FBI director James Comey has confirmed for the first time that the FBI is investigating alleged Russian interference in the 2016 election.
However, Mr Comey said his agency had seen no evidence to back up President Trump's claim that his phones had been tapped by the Obama administration.
He was giving evidence to the congressional intelligence committee.
Mr. Comey said that it was unusual for the F.B.I. to confirm or deny the existence of any investigations, but that in unusual circumstances when it is in the public interest, the bureau will sometimes discuss such matters.
The Trump administration said nothing had changed and there was "no evidence of Trump-Russia collusion".
Russia has always denied attempting to influence the US presidential election.
The FBI investigation would examine possible links between individuals in the Trump campaign and the Russian government and whether there was co-ordination between the Trump campaign and Russia, Mr Comey said.
The FBI would also assess whether crimes were committed, he said.
Mr Comey said the investigation was "very complex" and he could not give a timetable for its completion.
"We will follow the facts wherever they lead," he said.
Mr Comey said he had no information on unsubstantiated claims tweeted by Mr Trump this month that former President Barack Obama had ordered a wiretap on Trump Tower.
This was despite looking carefully for such evidence, he said.
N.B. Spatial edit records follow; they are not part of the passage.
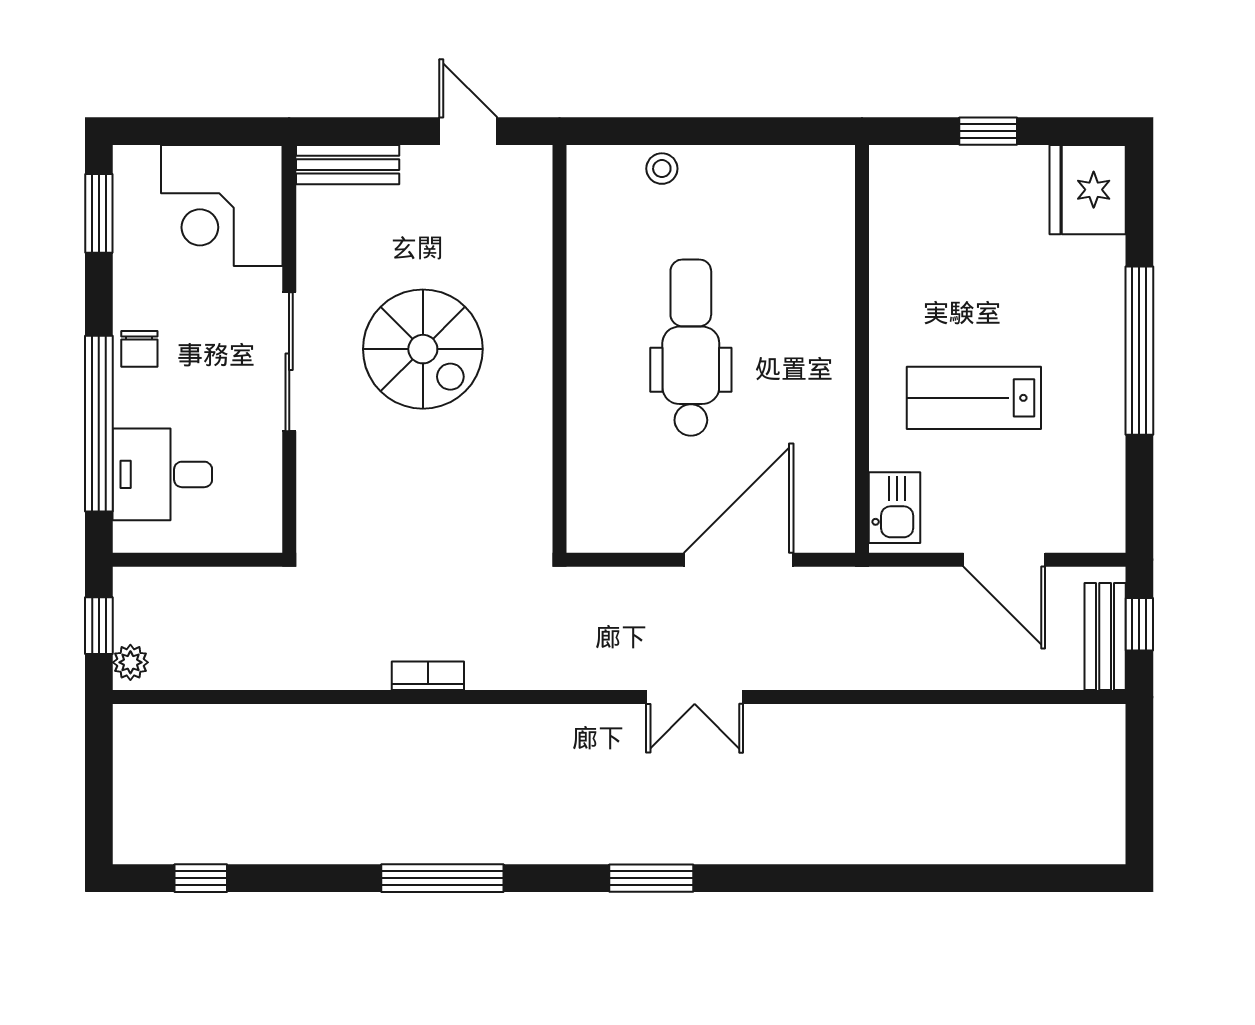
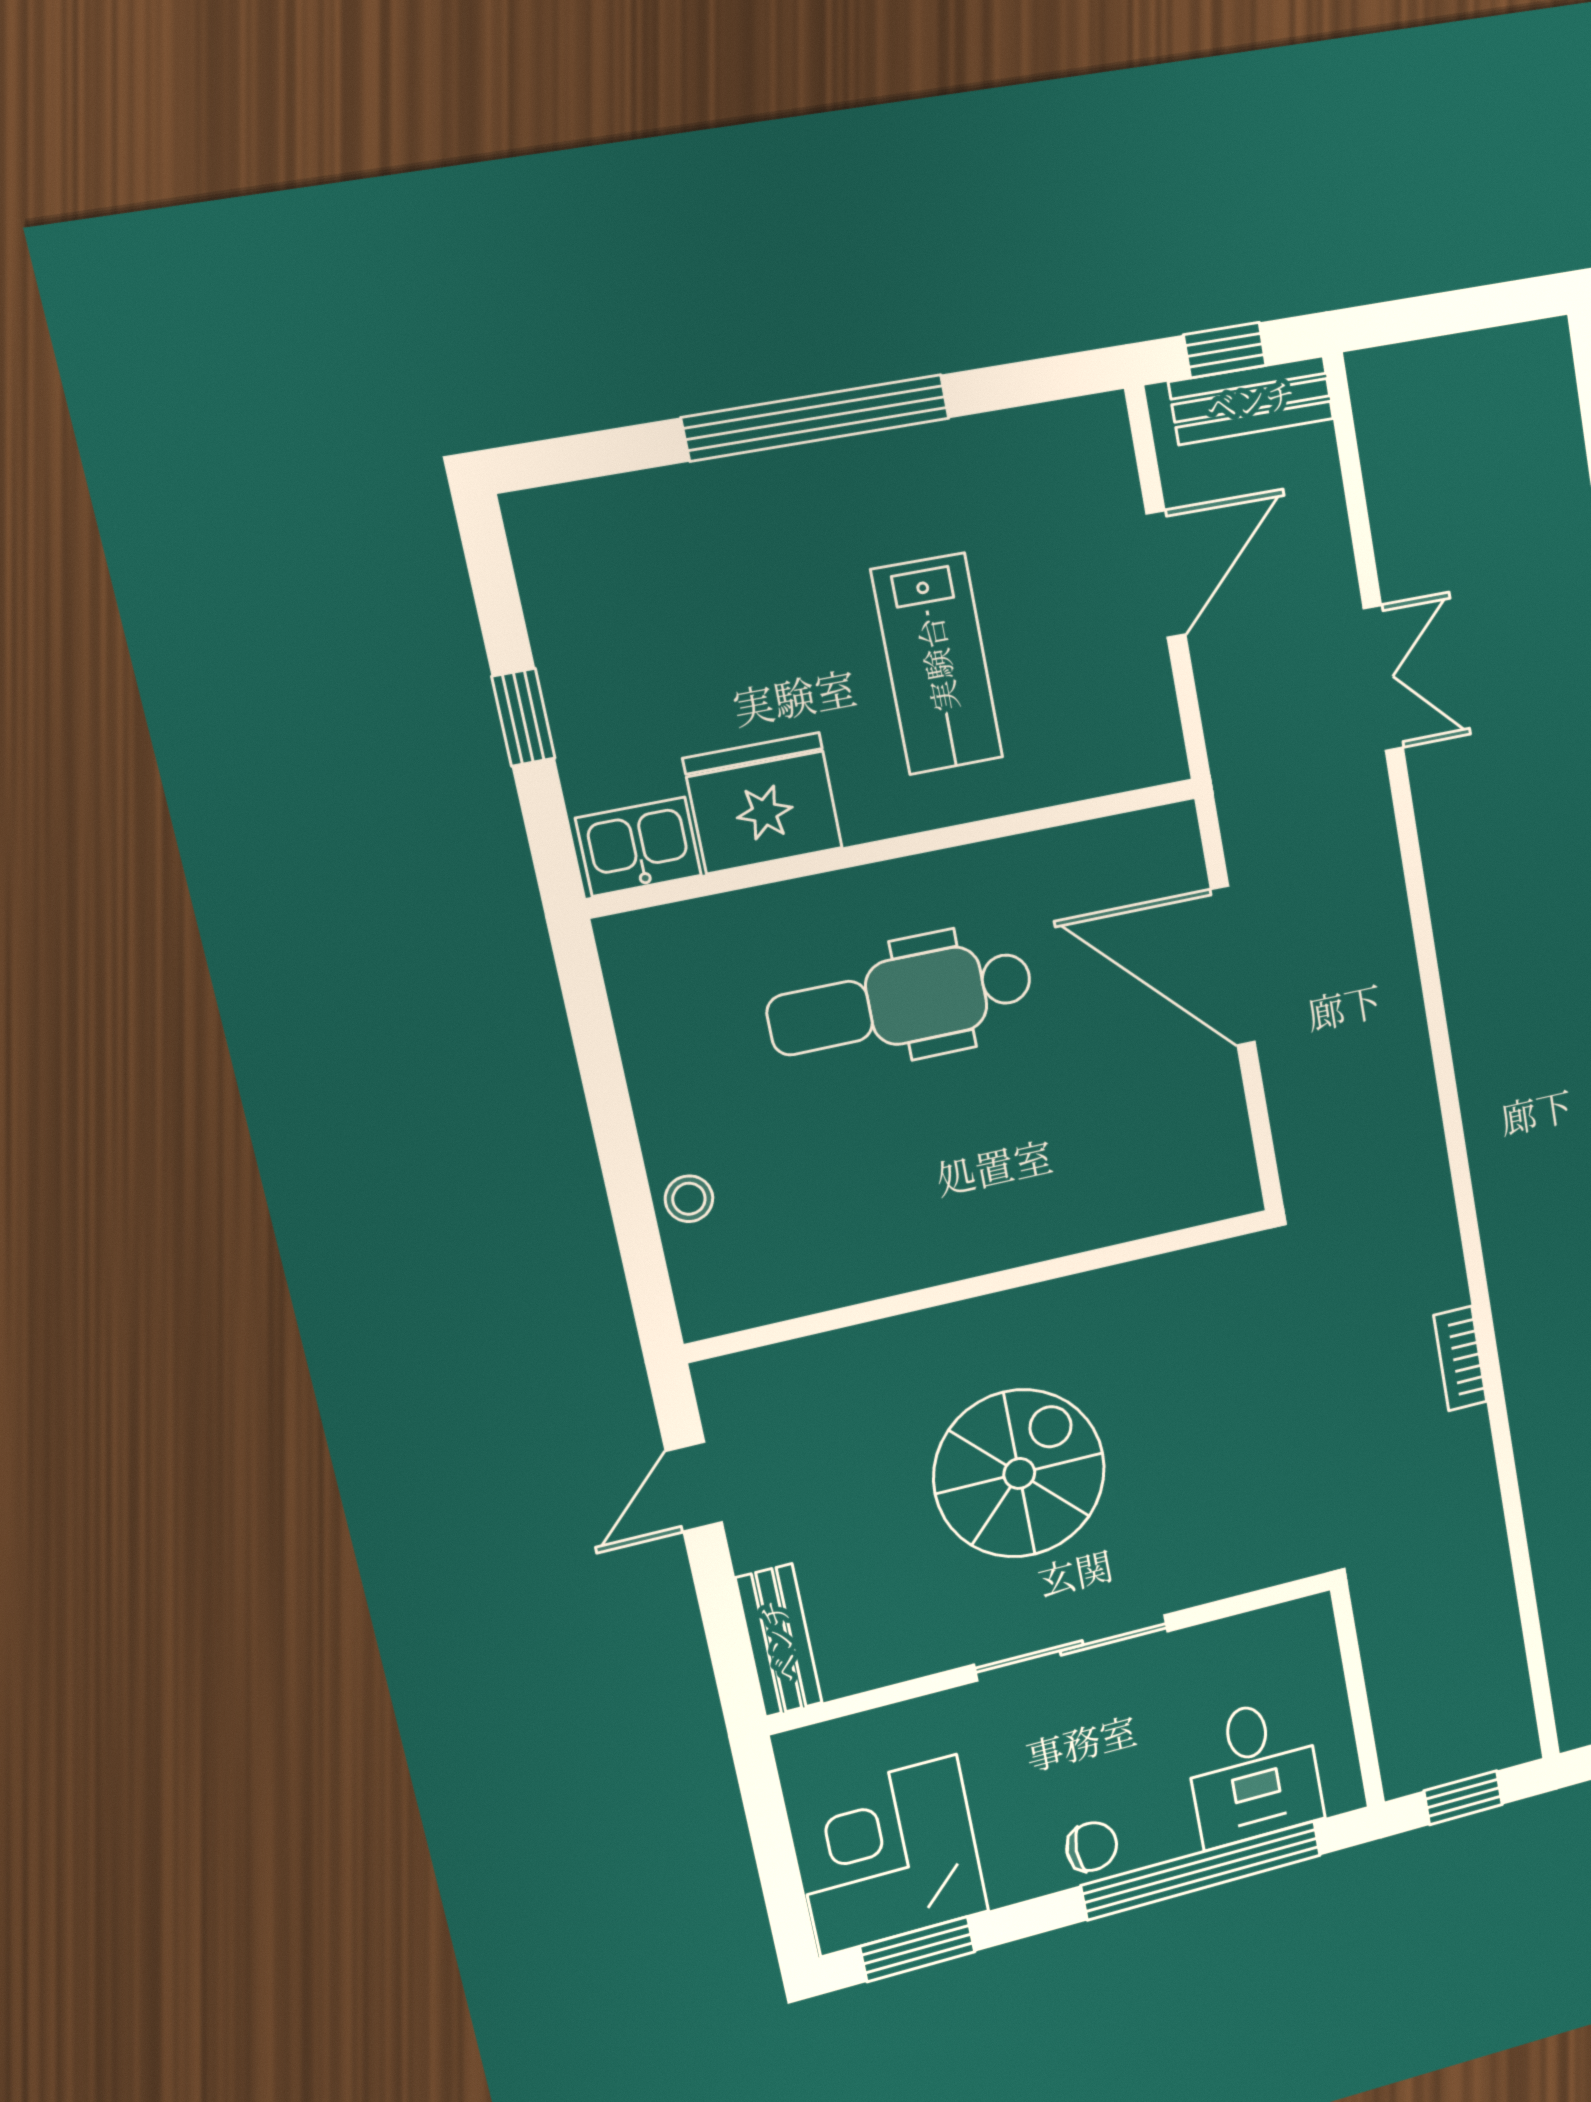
fridge: (1088, 190) -> (763, 803), moved, turned 180
corner desk: (222, 206) -> (888, 1856), moved, turned 180
dental chair: (691, 348) -> (900, 1001), moved
kitchen sink: (895, 508) -> (639, 847), moved
plant: (130, 662) -> (1504, 1746), removed
double door: (695, 697) -> (1383, 678), moved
The Department of Justice also had no information, he said.
But White House press secretary Sean Spicer suggested the administration was not concerned, saying: "You can continue to look for something, but continuing to look for something that doesn't exist doesn't matter."
National Security Agency (NSA) chief Admiral Mike Rogers also appeared before the committee.
He said the NSA stood by an intelligence community report published in January, which said that Russian President Vladimir Putin had ordered a campaign to harm the campaign of Mr Trump's rival, Hillary Clinton.